Monday, September 10, 2007

Wisconsin Tibetan Radio airs next month!


After months of planning, the first episode of the Madison Tibetan radio hour will air in Madison, WI on Friday October 12, 2007 on Madison's new LPFM station, WIDE 99.1 FM.



For more information, please visit the Wisconsin Tibetan Radio website.

You can also get the Wisconsin Tibetan Radio podcast.


Wednesday, September 5, 2007

Lhadon and Tendor Visit Madison


The Fall 2007 semester has started and we are already working hard!

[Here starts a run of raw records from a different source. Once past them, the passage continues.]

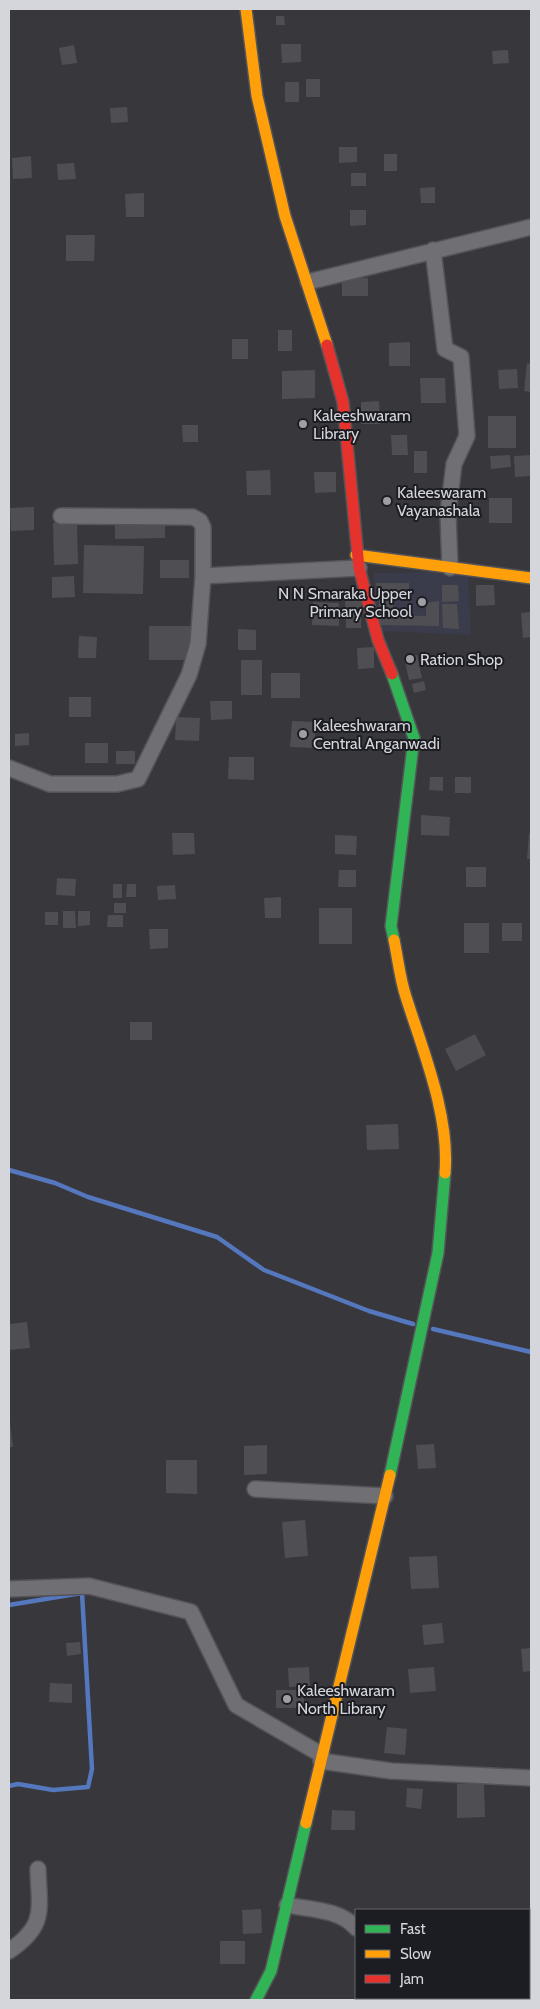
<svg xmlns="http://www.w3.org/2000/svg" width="540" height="2009" viewBox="0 0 540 2009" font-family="Cabin,sans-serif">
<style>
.built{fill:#3a3b4b}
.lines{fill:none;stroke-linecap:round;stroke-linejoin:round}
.stream{stroke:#5577bd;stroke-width:4.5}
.building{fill:#4f4f53}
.street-casing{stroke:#535358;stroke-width:18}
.fast-casing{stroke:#535358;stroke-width:14}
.slow-casing{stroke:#535358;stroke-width:14}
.jam-casing{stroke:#535358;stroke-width:14}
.street{stroke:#6f6f74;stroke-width:15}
.fast{stroke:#30b455;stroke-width:11}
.slow{stroke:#ff9f0a;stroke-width:11}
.jam{stroke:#e5322d;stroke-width:11}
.poi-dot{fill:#9e9ea4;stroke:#1c1d22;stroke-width:2}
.labels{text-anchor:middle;stroke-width:4;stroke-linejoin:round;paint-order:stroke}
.poi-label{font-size:16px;fill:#d5d5dc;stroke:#1c1d22;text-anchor:start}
</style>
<rect width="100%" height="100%" fill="#37373c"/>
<path class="built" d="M 468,571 L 471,635 L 376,631 L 374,573 Z"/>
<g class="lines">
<path class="stream" d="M 9,1170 L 55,1183 L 88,1197 L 217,1237 L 264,1270 L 369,1311 L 413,1324
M 433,1329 L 531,1352
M 9,1605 L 82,1593 L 92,1769 L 88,1787 L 53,1790 L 18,1784 L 9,1786"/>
</g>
<path class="building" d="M 276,16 L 284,16 L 285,25 L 276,25 Z
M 281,44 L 301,44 L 301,62 L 282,63 Z
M 74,45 L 77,63 L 62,65 L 59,48 Z
M 508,50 L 509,63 L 493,64 L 492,51 Z
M 306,79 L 320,79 L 320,97 L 306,97 Z
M 285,82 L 299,82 L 299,102 L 285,102 Z
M 127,107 L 128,122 L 111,123 L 110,108 Z
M 339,147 L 357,147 L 357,162 L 339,163 Z
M 384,154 L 397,154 L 397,171 L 384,171 Z
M 31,156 L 32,178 L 13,179 L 12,158 Z
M 74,163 L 76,179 L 58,180 L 57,164 Z
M 351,173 L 366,173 L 366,186 L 351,186 Z
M 435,187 L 435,203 L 421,203 L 420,188 Z
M 144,193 L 144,217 L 126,217 L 125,194 Z
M 350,210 L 366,210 L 366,225 L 350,226 Z
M 66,235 L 95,235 L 94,261 L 66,261 Z
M 368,278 L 368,296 L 342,296 L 342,279 Z
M 278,330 L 292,330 L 292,351 L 278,351 Z
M 232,339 L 248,339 L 248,359 L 232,359 Z
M 410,342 L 410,366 L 389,366 L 389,343 Z
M 527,363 L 531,364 L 531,392 L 524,391 Z
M 517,369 L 518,388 L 499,389 L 498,370 Z
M 315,370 L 315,398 L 282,399 L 282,371 Z
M 420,378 L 445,378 L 446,403 L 421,403 Z
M 379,401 L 380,424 L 361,424 L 361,402 Z
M 488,416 L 516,416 L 516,448 L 488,448 Z
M 182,425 L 198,425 L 198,442 L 183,442 Z
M 391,435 L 407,435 L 408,455 L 392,455 Z
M 414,451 L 427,451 L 427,473 L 414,473 Z
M 510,455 L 511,467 L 491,469 L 490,456 Z
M 531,455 L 531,476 L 515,477 L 514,456 Z
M 270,470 L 271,495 L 247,495 L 246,471 Z
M 314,472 L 336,472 L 336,492 L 315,493 Z
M 489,498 L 512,498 L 512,523 L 489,523 Z
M 34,507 L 34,530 L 11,531 L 10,508 Z
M 115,519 L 165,519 L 165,538 L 115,539 Z
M 77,522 L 78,564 L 54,565 L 53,523 Z
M 84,545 L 144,546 L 143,594 L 83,593 Z
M 160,560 L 189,560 L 189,578 L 160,578 Z
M 74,576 L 75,597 L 52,598 L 52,577 Z
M 376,583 L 409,583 L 409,597 L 377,597 Z
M 442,585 L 458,585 L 459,601 L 442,602 Z
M 476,585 L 494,585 L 495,605 L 476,606 Z
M 361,598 L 361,628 L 346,628 L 345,599 Z
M 379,599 L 393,600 L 393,615 L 426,616 L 426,603 L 439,601 L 439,626 L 378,625 Z
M 313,602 L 339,603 L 339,626 L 312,625 Z
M 442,604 L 457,604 L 459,629 L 443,628 Z
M 531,612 L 531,637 L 523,638 L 521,613 Z
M 149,626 L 191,626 L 191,660 L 149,660 Z
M 238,629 L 256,630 L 256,650 L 238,650 Z
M 79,636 L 97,637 L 96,658 L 78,658 Z
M 374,647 L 374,668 L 358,669 L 357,648 Z
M 417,655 L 422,678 L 409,680 L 404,657 Z
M 241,660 L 262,660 L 262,695 L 241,695 Z
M 271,673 L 300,673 L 300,698 L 271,698 Z
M 424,681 L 426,690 L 414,693 L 412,684 Z
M 69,697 L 91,697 L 91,717 L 69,717 Z
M 210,701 L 232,701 L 232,719 L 211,720 Z
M 176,717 L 200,718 L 199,741 L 175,740 Z
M 292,721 L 316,722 L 314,748 L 290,747 Z
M 29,733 L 29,745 L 15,746 L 15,734 Z
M 85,743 L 108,743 L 108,763 L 85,763 Z
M 116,751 L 135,751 L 135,764 L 116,764 Z
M 229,757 L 254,757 L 254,780 L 228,779 Z
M 430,777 L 443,777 L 443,791 L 429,790 Z
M 455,777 L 471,777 L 471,793 L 455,793 Z
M 421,815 L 450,817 L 449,836 L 421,835 Z
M 172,833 L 194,833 L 195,854 L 173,855 Z
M 529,833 L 531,834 L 531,859 L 527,859 Z
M 335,835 L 357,836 L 356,855 L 335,854 Z
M 466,867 L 486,867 L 486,887 L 466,887 Z
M 339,870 L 356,870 L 356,887 L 338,887 Z
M 57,878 L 76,879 L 75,896 L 56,895 Z
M 113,884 L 122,884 L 122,898 L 113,898 Z
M 127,884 L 136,884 L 136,897 L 126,897 Z
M 175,885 L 176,899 L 158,900 L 157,886 Z
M 281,897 L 281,918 L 265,918 L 264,898 Z
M 114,903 L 126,903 L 126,913 L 114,913 Z
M 319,908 L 352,908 L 352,944 L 319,944 Z
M 63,911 L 75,911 L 76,928 L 63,928 Z
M 78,911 L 90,911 L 90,925 L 78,926 Z
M 45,912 L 58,912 L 58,925 L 45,925 Z
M 108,915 L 123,915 L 123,927 L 107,927 Z
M 464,923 L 489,923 L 489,953 L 464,953 Z
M 502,923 L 522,923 L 522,941 L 502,941 Z
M 149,929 L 168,929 L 168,948 L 150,949 Z
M 130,1022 L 152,1022 L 152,1040 L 130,1040 Z
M 475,1034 L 486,1055 L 456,1071 L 445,1049 Z
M 398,1124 L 399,1149 L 367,1150 L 366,1125 Z
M 27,1322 L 30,1348 L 9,1350 L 9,1324 Z
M 9,1414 L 13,1447 L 9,1447 Z
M 434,1444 L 436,1468 L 418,1469 L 416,1445 Z
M 267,1445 L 267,1474 L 244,1475 L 244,1446 Z
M 166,1460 L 197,1460 L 197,1494 L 166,1493 Z
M 305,1520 L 308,1556 L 285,1558 L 282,1522 Z
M 437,1556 L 439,1588 L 411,1589 L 409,1557 Z
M 442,1623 L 444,1643 L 424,1645 L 422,1625 Z
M 80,1642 L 81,1654 L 67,1656 L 66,1643 Z
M 531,1648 L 531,1671 L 523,1672 L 521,1649 Z
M 309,1667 L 310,1686 L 289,1687 L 288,1668 Z
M 434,1667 L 436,1691 L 410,1693 L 408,1669 Z
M 50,1683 L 72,1684 L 72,1703 L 49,1702 Z
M 276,1690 L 304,1690 L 304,1708 L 276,1708 Z
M 387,1727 L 407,1729 L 405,1755 L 384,1753 Z
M 484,1783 L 485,1817 L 457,1818 L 457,1784 Z
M 407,1788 L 423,1789 L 421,1809 L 406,1807 Z
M 332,1810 L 355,1811 L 355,1830 L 331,1830 Z
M 261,1909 L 262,1933 L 243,1934 L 242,1910 Z
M 220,1941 L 245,1941 L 245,1964 L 220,1964 Z"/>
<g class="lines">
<defs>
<path id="street" d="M 433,250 L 445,349 L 461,357 L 467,436 L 454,464 L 448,513 L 450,568
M 308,282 L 531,227
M 61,516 L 193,517 L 200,521 L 203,527 L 203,576 L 359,568
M 9,768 L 50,784 L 117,784 L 138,779 L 189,675 L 198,644 L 203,576
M 255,1489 L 385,1496
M 9,1589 L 89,1586 L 191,1612 L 236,1705 L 322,1755
M 321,1761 L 391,1771 L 531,1778
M 287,1905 C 311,1910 340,1909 356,1928
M 9,1951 C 47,1925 39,1910 38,1869
M 365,2000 L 365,1998"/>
<path id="fast" d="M 392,674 L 414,738 L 391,926 L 394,940
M 390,1475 L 438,1253 L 445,1173
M 256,2000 L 271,1971 L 306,1823"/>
<path id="slow" d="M 246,9 L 257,96 L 285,216 L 327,345
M 356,555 L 531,578
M 394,940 C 398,959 400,979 406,997 C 423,1051 450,1116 445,1173
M 306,1823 L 390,1475"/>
<path id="jam" d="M 327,345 L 343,402 L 359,568 L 378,640 L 392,674"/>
</defs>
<use href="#street" class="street-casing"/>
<use href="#fast" class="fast-casing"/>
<use href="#slow" class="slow-casing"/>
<use href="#jam" class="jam-casing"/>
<use href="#street" class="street"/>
<use href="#fast" class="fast"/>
<use href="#slow" class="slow"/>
<use href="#jam" class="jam"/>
</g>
<g class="poi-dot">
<circle cx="303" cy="424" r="5"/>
<circle cx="387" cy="501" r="5"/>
<circle cx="422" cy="602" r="5"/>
<circle cx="410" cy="659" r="5"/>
<circle cx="303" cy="734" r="5"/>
<circle cx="287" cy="1699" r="5"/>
</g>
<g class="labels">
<g class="poi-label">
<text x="313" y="421">Kaleeshwaram<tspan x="313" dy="18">Library</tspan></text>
<text x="397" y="498">Kaleeswaram<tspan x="397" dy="18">Vayanashala</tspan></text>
<text x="412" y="599" text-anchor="end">N N Smaraka Upper<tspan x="412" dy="18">Primary School</tspan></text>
<text x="420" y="665">Ration Shop</text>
<text x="313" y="731">Kaleeshwaram<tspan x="313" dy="18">Central Anganwadi</tspan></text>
<text x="297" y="1696">Kaleeshwaram<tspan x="297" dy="18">North Library</tspan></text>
</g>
</g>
<rect width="540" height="2009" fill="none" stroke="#d5d5dc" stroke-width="20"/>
<rect x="355" y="1909" width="175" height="90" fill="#1c1d22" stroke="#66676c"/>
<rect x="365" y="1925" width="25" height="8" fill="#30b455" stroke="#66676c"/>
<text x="400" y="1934" font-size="15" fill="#d5d5dc">Fast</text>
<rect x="365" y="1950" width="25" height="8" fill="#ff9f0a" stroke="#66676c"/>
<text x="400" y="1959" font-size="15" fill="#d5d5dc">Slow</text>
<rect x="365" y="1975" width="25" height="8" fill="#e5322d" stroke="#66676c"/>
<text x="400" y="1984" font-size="15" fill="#d5d5dc">Jam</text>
</svg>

The weekend before school started, Labor Day weekend, we attended the Mangtso Duchen, or Tibetan Democracy Day picnic. It was a beautiful late summer day with lots of momos and conversation.

Then on Sunday, September 2nd, over 100 local Tibetans gathered to hear Lhadon Tethong and Tenzin Dorjee of Students for a Free Tibet speak about their experiences fighting for Tibetan freedom within China and Tibet.

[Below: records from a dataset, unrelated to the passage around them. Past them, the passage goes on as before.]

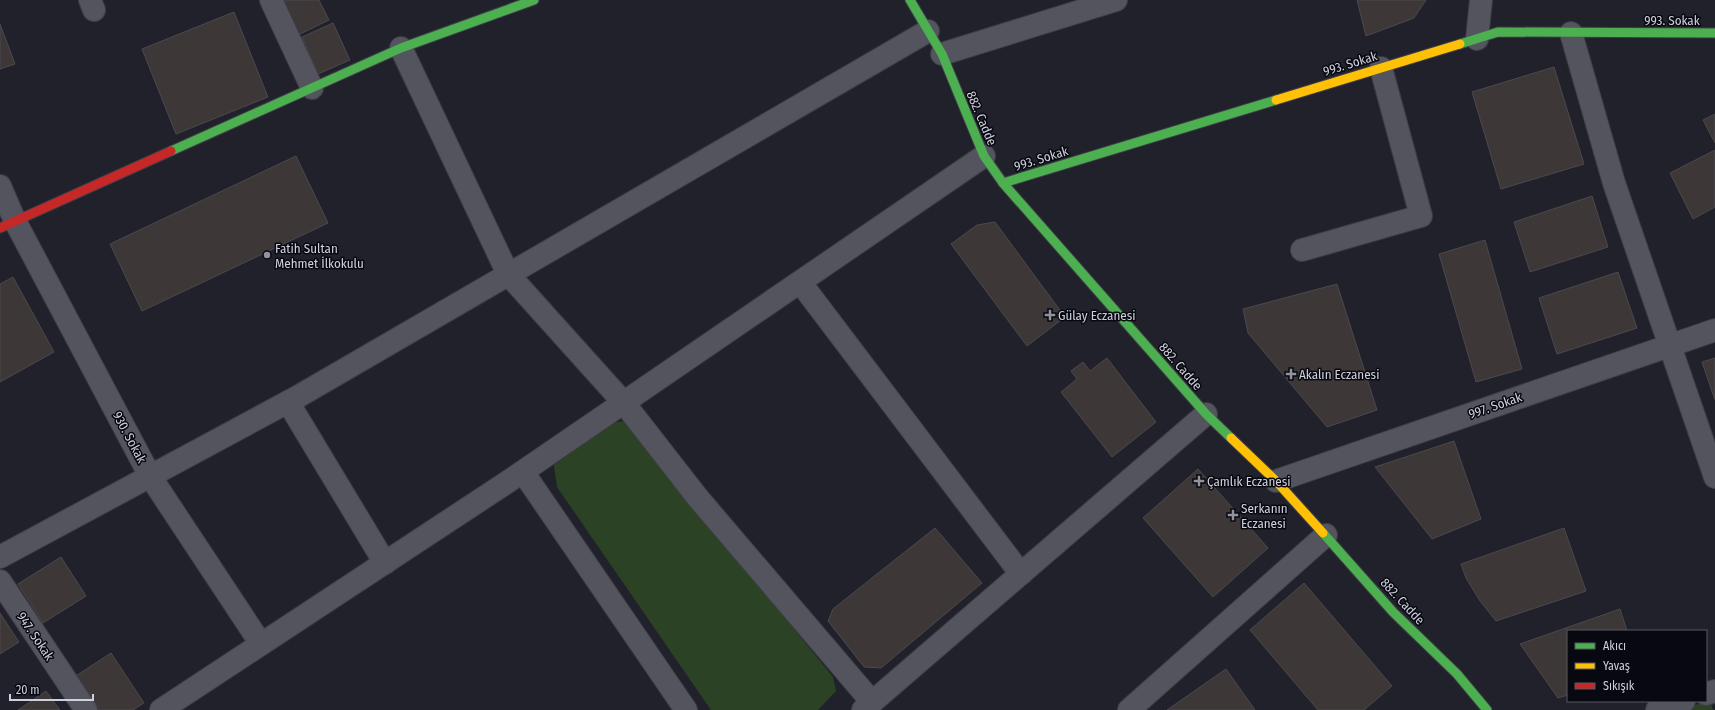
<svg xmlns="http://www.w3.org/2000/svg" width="1715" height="710" font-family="'Fira Sans Condensed',sans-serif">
	<rect width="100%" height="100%" fill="#21212b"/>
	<g fill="#2b4324">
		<path d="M626 421 833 677 836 691 818 710H711L557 487 554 465 610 423Z"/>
		<path d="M1710 700 1713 710H1680Z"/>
	</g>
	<g fill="#3d3738" stroke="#4c494c">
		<path d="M279 0H319L329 20 296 36Z"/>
		<path d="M1357 0H1426L1414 18 1366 36Z"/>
		<path d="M234 12 268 97 176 134 142 49Z"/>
		<path d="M333 23 350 60 318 74 302 37Z"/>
		<path d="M0 24 15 64 0 69Z"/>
		<path d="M1554 67 1584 164 1501 189 1472 92Z"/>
		<path d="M1715 114V143L1703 120Z"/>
		<path d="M1715 150V207L1693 219 1670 173Z"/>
		<path d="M296 156 328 223 142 311 110 244Z"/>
		<path d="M1592 196 1608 247 1530 272 1514 222Z"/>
		<path d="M995 222 1065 317 1027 346 951 244 977 225Z"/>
		<path d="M1485 240 1522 369 1476 382 1439 254Z"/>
		<path d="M1618 272 1637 328 1557 354 1539 298Z"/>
		<path d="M13 277 54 352 0 382V284Z"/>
		<path d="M1337 284 1377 410 1327 427 1248 333 1243 309Z"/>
		<path d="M1107 358 1156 422 1112 457 1061 392 1077 379 1071 371 1083 362 1090 371Z"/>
		<path d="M1715 358V400L1702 362Z"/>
		<path d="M1454 441 1481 519 1432 539 1375 467Z"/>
		<path d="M1198 469 1268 548 1213 597 1143 518Z"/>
		<path d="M935 528 982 583 881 668 864 667 828 621 833 609Z"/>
		<path d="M1564 528 1586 591 1496 621 1480 601 1466 578 1461 564Z"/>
		<path d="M61 557 86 596 43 623 18 584Z"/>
		<path d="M1304 583 1392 686 1364 710H1318L1250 630Z"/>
		<path d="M1620 609 1627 631H1568V695L1558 698 1520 644Z"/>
		<path d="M0 613 19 642 0 654Z"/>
		<path d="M111 653 144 703 133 710H92L71 679Z"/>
		<path d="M1226 669 1255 710H1167Z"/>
		<path d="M46 691 60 710H18Z"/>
	</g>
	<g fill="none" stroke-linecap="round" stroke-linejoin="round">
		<defs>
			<g id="street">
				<path d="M90 0 94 10"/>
				<path d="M271 0 312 88"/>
				<path d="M1571 33 1614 183 1715 477"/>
				<path d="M1477 39 1481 0"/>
				<path d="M401 48 508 274 624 403 698 498 872 702"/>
				<path d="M942 54 1116 0"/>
				<path d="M0 186 15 221 150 476 261 644"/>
				<path d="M1302 250 1421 216 1381 68"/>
				<path d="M800 282 1021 574"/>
				<path d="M288 402 385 563"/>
				<path d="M523 472 686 710"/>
				<path d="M1276 481 1715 330"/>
				<path d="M0 557 299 396 928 31"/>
				<path d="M0 581 86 710"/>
				<path d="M1706 694 1715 691"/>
				<path d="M161 710 509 481 984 156"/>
				<path d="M863 710 1206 414"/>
				<path d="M1129 710 1326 535"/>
				<path d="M1657 710 1684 701"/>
			</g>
			<g id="fast">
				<path d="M910 0 942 54 984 156 1003 183 1206 414 1231 438"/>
				<path d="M1460 44 1498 32 1715 33"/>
				<path d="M171 151 401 48 534 0"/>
				<path d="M1003 183 1276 100"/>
				<path d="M1323 533 1393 612 1457 674 1487 710"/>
			</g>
			<g id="slow">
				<path d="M1276 100 1460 44"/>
				<path d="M1231 438 1276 481 1323 533"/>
			</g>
			<path id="jam" d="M0 228 171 151"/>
		</defs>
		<use href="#street" stroke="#3e3e47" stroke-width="24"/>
		<use href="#fast" stroke="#3e3e47" stroke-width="11"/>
		<use href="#slow" stroke="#3e3e47" stroke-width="11"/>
		<use href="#jam" stroke="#3e3e47" stroke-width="11"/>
		<use href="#street" stroke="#54545e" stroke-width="22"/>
		<use href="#fast" stroke="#4caf50" stroke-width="9"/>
		<use href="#slow" stroke="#ffc107" stroke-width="9"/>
		<use href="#jam" stroke="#c62828" stroke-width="9"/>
	</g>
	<g fill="#92939f" stroke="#080810" stroke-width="1.5">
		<circle cx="267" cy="255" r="4"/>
		<path d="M1048 309h4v4h4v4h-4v4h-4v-4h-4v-4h4z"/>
		<path d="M1289 368h4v4h4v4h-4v4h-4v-4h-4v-4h4z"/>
		<path d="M1197 475h4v4h4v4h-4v4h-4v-4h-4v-4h4z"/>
		<path d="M1231 509h4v4h4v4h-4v4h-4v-4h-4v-4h4z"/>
	</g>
	<g text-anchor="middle" stroke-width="3" stroke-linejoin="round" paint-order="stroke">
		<g font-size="13" fill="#cfd0dd" stroke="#080810">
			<text x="1672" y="25">993. Sokak</text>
			<text transform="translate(1350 63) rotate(-17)" y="5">993. Sokak</text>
			<text transform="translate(982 118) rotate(67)" y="5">882. Cadde</text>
			<text transform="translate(1041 158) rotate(-17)" y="5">993. Sokak</text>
			<text transform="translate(1181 366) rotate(49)" y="5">882. Cadde</text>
			<text transform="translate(1495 405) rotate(-19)" y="5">997. Sokak</text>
			<text transform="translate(130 437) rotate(62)" y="5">930. Sokak</text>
			<text transform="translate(1403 601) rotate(47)" y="5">882. Cadde</text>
			<text transform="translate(36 636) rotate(56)" y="5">947. Sokak</text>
		</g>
		<g font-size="13" fill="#cfd0dd" stroke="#080810" text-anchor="start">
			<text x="275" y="253">Fatih Sultan<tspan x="275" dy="15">Mehmet İlkokulu</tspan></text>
			<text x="1058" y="320">Gülay Eczanesi</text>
			<text x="1299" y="379">Akalın Eczanesi</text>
			<text x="1207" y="486">Çamlık Eczanesi</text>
			<text x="1241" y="513">Serkanın<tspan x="1241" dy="15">Eczanesi</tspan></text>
		</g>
	</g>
	<rect x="1567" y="630" width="140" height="72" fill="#080810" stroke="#585862"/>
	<rect x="1575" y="643" width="20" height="6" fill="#4caf50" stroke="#585862"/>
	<text x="1603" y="650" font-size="12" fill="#cfd0dd">Akıcı</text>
	<rect x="1575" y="663" width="20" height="6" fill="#ffc107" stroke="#585862"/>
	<text x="1603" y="670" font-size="12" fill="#cfd0dd">Yavaş</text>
	<rect x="1575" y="683" width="20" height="6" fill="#c62828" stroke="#585862"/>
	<text x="1603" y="690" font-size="12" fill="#cfd0dd">Sıkışık</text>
	<path d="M10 694v6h83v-6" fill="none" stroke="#cfd0dd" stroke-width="2"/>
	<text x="16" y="694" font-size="12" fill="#cfd0dd" stroke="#080810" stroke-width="3" paint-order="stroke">20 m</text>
</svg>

Wisconsin Public Radio reporter Gil Halsted was there to interview Lhadon and Tendor, and filed this report:

Tibetan Exile Rally
By Gil Halsted
Monday, September 3, 2007

(MADISON) Tibetan activists organizing protests surrounding the 2008 Beijing Olympics were in Madison on Sunday. More than 100 members of Madison's large Tibetan exile community turned out to support the efforts of Tenzin Dorjee and Canadian-born Lhadon Tethong. The two spoke about their plans to use the Olympics to shine a light on what they call China's illegitimate control of their country.

Thirty-one-year old Lhadon Tethong was just deported from China for running a pro-Tibetan blog. At one point, she says thirty Chinese security police were trailing her around Beijing. She says Tibetan exiles like those in Madison can help promote Tibetan independence during next summer's Olympic Games by holding peaceful protests at the Chinese embassy in Chicago. She says the effort will be to make sure that the moment that China is trying to convince the world that Tibet belongs to them, Tibetans and those that can use their voice living in freedom and say 'no, we actually speak for Tibetans inside Tibet, and what's happening inside has to change.'

Brown University graduate Tenzin Dorjee was arrested this spring for displaying a pro-Tibetan banner at the Mount Everest base camp on the route China plans to use for the Olympic Torch run. He hopes next summer's games will be a focus for international protest in support of
Tibetan independence, to show the world and the Chinese government that unless China is out of Tibet, China can never really enjoy the glory and social standing acceptance that he says they so much desire.

China annexed Tibet in 1950 leading to a mass exodus of many Tibetans to India and other parts of the world. Tibetans plan their own Olympics in India and have asked the International Olympic Committee to allow for a Tibetan exile team to send athletes to the Beijing games.

This article was also posted on Phayul with some more pictures of Lhadon and Tendor.